There are special circumstances that may allow you to sign up for Part B outside of regular enrollment periods during a Special Enrollment Period. For example:

  • If you are over 65 and you or your spouse is still working and covered by a group insurance plan, you may enroll in Part B at a later date during an SEP.
  • If you have Part B, but you or your spouse return to work and now have group health coverage from your employer or union, you can sign up for it again in the future during a Special Enrollment Period. Make sure your group health plan coverage is in effect before you drop Part B. In this case, the cost of Part B won’t go up.

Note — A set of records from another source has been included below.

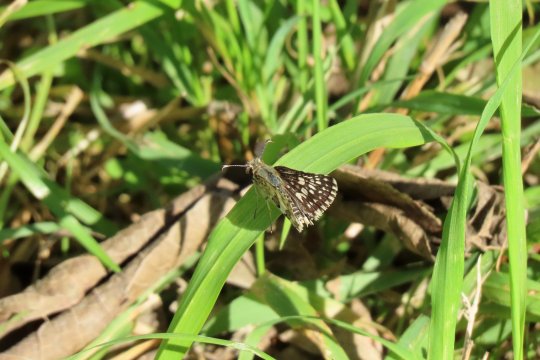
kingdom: Animalia
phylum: Arthropoda
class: Insecta
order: Lepidoptera
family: Hesperiidae
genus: Pyrgus
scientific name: Pyrgus communis
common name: Common Checkered-Skipper
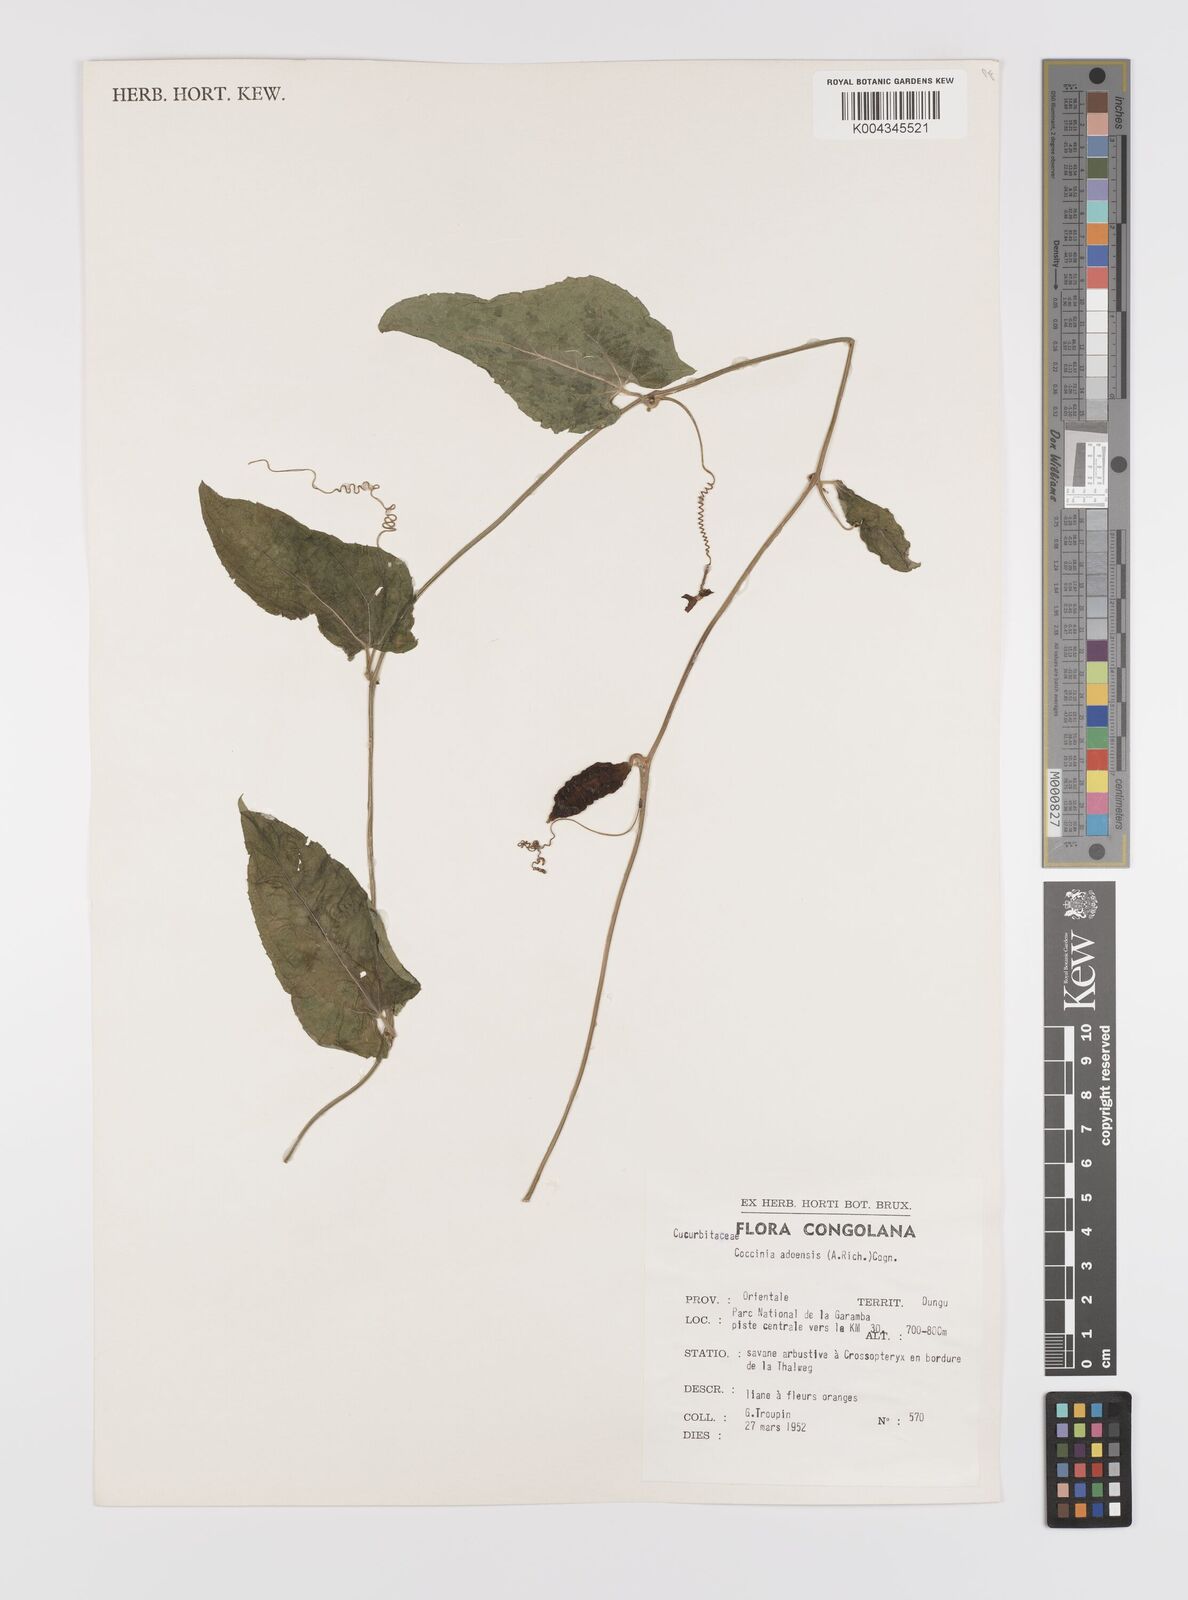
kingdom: Plantae
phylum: Tracheophyta
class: Magnoliopsida
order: Cucurbitales
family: Cucurbitaceae
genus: Coccinia
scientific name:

Please note that when you drop Part B, your coverage ends the next month.

If you have ESRD, you are eligible for a Special Enrollment Period, regardless of how old you are. If your kidneys no longer work and you need regular dialysis or have had a kidney transplant, and one of these applies to you, you may be eligible for an SEP:

  • You’ve worked the required amount of time under Social Security, the Railroad Retirement Board (RRB), or as a government employee.
  • You’re getting or are eligible for Social Security or Railroad Retirement benefits.
  • You’re the spouse or dependent child of a person who has worked the required amount of time* to be eligible for Medicare, or who is getting Social Security or Railroad Retirement benefits.


If you enroll in Part B, you will likely have to pay a monthly premium, and deductible. For example, in 2013, the Part B premium is $104.90, and the yearly deductible is $147.

If your modified adjusted gross income as reported on your IRS tax return from 2 years ago (the most recent tax return information provided to Social Security by the IRS) is above a certain amount, you may pay more. On the other hand, if you have limited income and resources, your state may help you pay for Part A, and/or Part B.